When Andrews took the sessions back to his L.A. home studio and began shaping them into songs, something unexpected happened. “I had a burst of creativity—especially lyrically. Since we rebooted, Greg’s been the more dominant lyrical force. That completely flipped on this record,” but not before Edwards suggested the song “Location Lost” also serve as the album’s title. “It resonated with me immediately, because at the beginning of making the record, I was lost,” Andrews says. “I lost my tether of love for the band. By the time we finished it, I felt totally reconnected.”

Musically, that reconnection manifests as the most varied record Failure has ever made. There are simpler, more driving songs than the band has historically favored, two ballads (an anomaly in their catalog) and moments that feel almost willfully alien. “I was just following what felt good,” Andrews says. “More of the editorial side of my brain was turned off. It was not calculated, but there’s something about it that’s a little more accessible..”

Throughout, Location Lost delivers dose after dose of Andrews, Edwards and Scott’s utterly unique creative and instrumental interplay, from the warning bell-like guitar chimes on propulsive opener “Crash Test Delayed,” to the elastic, bass-driven groove of “Halo and Grain” and the grinding, methodical wall of sound on “Solid State,” which wouldn’t have sounded out of place on 1996’s all-time-classic Fantastic Planet.

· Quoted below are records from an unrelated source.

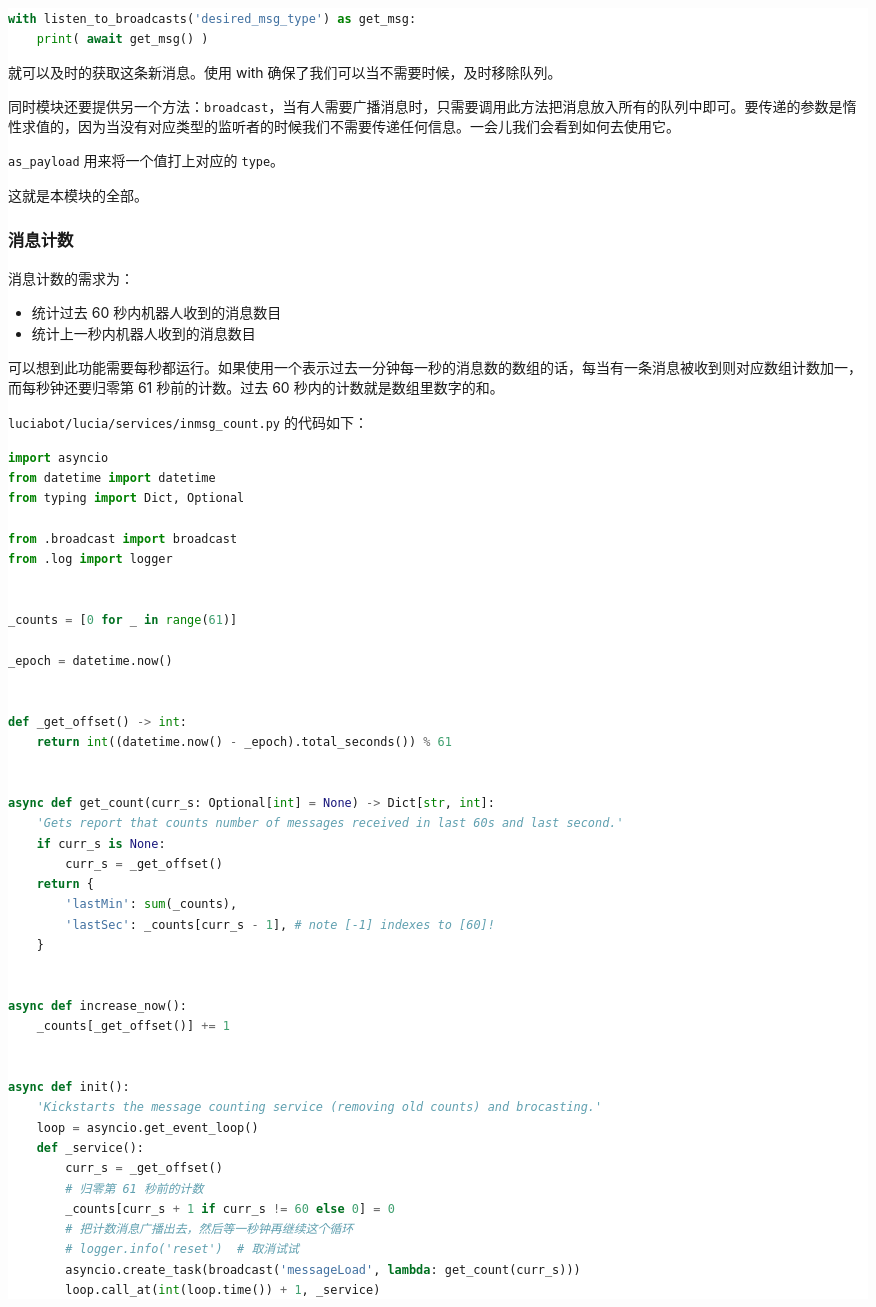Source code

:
 ```py
with listen_to_broadcasts('desired_msg_type') as get_msg:
    print( await get_msg() )
```
就可以及时的获取这条新消息。使用 with 确保了我们可以当不需要时候，及时移除队列。

同时模块还要提供另一个方法：`broadcast`，当有人需要广播消息时，只需要调用此方法把消息放入所有的队列中即可。要传递的参数是惰性求值的，因为当没有对应类型的监听者的时候我们不需要传递任何信息。一会儿我们会看到如何去使用它。

`as_payload` 用来将一个值打上对应的 `type`。

这就是本模块的全部。

### 消息计数

消息计数的需求为：
* 统计过去 60 秒内机器人收到的消息数目
* 统计上一秒内机器人收到的消息数目

可以想到此功能需要每秒都运行。如果使用一个表示过去一分钟每一秒的消息数的数组的话，每当有一条消息被收到则对应数组计数加一，而每秒钟还要归零第 61 秒前的计数。过去 60 秒内的计数就是数组里数字的和。

`luciabot/lucia/services/inmsg_count.py` 的代码如下：
```py
import asyncio
from datetime import datetime
from typing import Dict, Optional

from .broadcast import broadcast
from .log import logger


_counts = [0 for _ in range(61)]

_epoch = datetime.now()


def _get_offset() -> int:
    return int((datetime.now() - _epoch).total_seconds()) % 61


async def get_count(curr_s: Optional[int] = None) -> Dict[str, int]:
    'Gets report that counts number of messages received in last 60s and last second.'
    if curr_s is None:
        curr_s = _get_offset()
    return {
        'lastMin': sum(_counts),
        'lastSec': _counts[curr_s - 1], # note [-1] indexes to [60]!
    }


async def increase_now():
    _counts[_get_offset()] += 1


async def init():
    'Kickstarts the message counting service (removing old counts) and brocasting.'
    loop = asyncio.get_event_loop()
    def _service():
        curr_s = _get_offset()
        # 归零第 61 秒前的计数
        _counts[curr_s + 1 if curr_s != 60 else 0] = 0
        # 把计数消息广播出去，然后等一秒钟再继续这个循环
        # logger.info('reset')  # 取消试试
        asyncio.create_task(broadcast('messageLoad', lambda: get_count(curr_s)))
        loop.call_at(int(loop.time()) + 1, _service)

```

Other songs such as the slow-burning, dream-inspired closer “Moonlight Understands” and the stuttering “Someday Soon” emerged from singular, unrepeatable moments. “As soon as I heard Kelli’s beat and the sound Greg was making with an E-bow, I was like, ‘we have to make a song around that,’” Andrews says of the latter, the oblong rhythms of which almost resemble Synchronicity-era The Police. “There’s nothing in our catalog like that.”

“The Air’s on Fire” is the album’s most literal confrontation with Andrews’ medical trauma, its oppressive atmospherics and crushing bottom end mirroring his struggle to breathe on his own. “That song is directly about my surgery and waking up,” he explains. “I basically coded. Everything was spinning. I kept saying, ‘Turn the air on. I’m fine—just take me home.’ I was definitely not fine.”

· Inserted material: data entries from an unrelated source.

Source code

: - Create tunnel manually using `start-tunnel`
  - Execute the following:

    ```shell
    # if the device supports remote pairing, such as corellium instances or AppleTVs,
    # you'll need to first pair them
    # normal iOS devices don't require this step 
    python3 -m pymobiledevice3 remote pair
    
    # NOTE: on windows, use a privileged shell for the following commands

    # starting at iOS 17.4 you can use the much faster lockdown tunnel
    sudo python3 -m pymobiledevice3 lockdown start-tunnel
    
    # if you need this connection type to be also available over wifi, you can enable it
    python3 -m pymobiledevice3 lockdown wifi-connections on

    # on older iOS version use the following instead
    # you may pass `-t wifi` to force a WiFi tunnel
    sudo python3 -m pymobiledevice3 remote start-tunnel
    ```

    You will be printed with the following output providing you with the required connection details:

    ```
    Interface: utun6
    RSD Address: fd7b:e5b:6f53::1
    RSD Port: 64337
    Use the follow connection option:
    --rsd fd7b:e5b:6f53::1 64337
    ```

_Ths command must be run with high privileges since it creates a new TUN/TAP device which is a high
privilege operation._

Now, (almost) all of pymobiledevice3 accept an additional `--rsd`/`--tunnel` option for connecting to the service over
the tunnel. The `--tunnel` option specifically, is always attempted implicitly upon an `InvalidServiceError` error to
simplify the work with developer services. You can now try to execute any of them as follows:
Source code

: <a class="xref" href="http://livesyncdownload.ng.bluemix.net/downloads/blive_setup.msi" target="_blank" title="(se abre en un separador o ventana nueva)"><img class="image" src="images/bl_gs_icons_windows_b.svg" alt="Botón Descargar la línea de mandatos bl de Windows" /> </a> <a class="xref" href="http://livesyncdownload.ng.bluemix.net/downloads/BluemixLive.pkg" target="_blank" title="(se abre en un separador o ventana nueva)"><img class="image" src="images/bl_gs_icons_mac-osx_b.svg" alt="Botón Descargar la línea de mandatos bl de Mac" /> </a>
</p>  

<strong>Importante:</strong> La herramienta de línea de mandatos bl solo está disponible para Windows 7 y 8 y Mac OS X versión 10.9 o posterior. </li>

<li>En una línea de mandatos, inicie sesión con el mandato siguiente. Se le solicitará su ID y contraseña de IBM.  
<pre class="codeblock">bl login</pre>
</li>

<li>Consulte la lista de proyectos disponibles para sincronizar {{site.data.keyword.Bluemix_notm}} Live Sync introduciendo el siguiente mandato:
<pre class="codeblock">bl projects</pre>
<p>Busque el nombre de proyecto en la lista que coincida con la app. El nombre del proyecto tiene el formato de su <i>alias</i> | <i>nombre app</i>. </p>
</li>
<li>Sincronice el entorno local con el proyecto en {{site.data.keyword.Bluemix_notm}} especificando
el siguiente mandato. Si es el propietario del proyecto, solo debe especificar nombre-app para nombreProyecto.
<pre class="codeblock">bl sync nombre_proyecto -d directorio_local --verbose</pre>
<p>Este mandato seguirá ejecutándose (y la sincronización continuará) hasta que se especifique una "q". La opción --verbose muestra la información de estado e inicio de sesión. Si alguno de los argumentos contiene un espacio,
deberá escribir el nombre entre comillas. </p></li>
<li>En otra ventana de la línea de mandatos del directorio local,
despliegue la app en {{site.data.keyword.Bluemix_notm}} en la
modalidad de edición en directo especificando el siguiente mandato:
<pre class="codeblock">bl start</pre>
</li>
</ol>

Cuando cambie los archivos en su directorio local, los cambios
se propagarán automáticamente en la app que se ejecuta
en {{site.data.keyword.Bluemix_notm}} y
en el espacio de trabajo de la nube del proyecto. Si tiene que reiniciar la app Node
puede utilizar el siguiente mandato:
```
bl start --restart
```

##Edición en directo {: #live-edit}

At the opposite emotional pole is the largely acoustic, straight-up breakup song “The Rising Skyline” featuring Paramore frontwoman Hayley Williams, an artist whose longtime public admiration for Failure has unquestionably helped introduce the band to an entirely new generation of listeners—a good deal of them female. Williams also appears in the 2023 documentary, underscoring her long-standing connection to the band.

“I heard a female voice an octave higher when I was writing it,” says Andrews of the collaboration, which was hatched while he and Williams rehearsed an acoustic version of Failure’s “Daylight” for an early 2025 benefit for Los Angeles wildfire victims. “We ended up having a day together, so I dropped a couple songs on her and she freaked out.” 

“That song made sense for her emotionally,”  Edwards opines. “It’s acoustic and very sad, but also wistfully hopeful. I always love music that’s so sad it makes you feel good. Quite a bit of our stuff has that strange counterintuitive quality to it, and it was nice to have her sing on one of those moods.

Three decades after Fantastic Planet, Failure is not attempting to relive the past. They’re still improvising, still arguing, still trusting one another enough to risk uncertainty. And while Location Lost doesn’t pretend to offer easy answers, it documents a band in motion, untethered and searching — and, against all odds, still very much alive.“This is the least cohesive record we’ve ever done,” Edwards says. “Emotionally, thematically, procedurally. But I don’t think that’s a negative. I think that may be one of its strengths.” He continues, “Fantastic Planet and [2015’s] The Heart Is a Monster were separated by a long, yawning inflection point. Afterward, it felt like a moral imperative to see this thing through a second phase. Is Location Lost the last Failure record, or could it be the transition to yet another new phase? We’ll see where it goes from here.”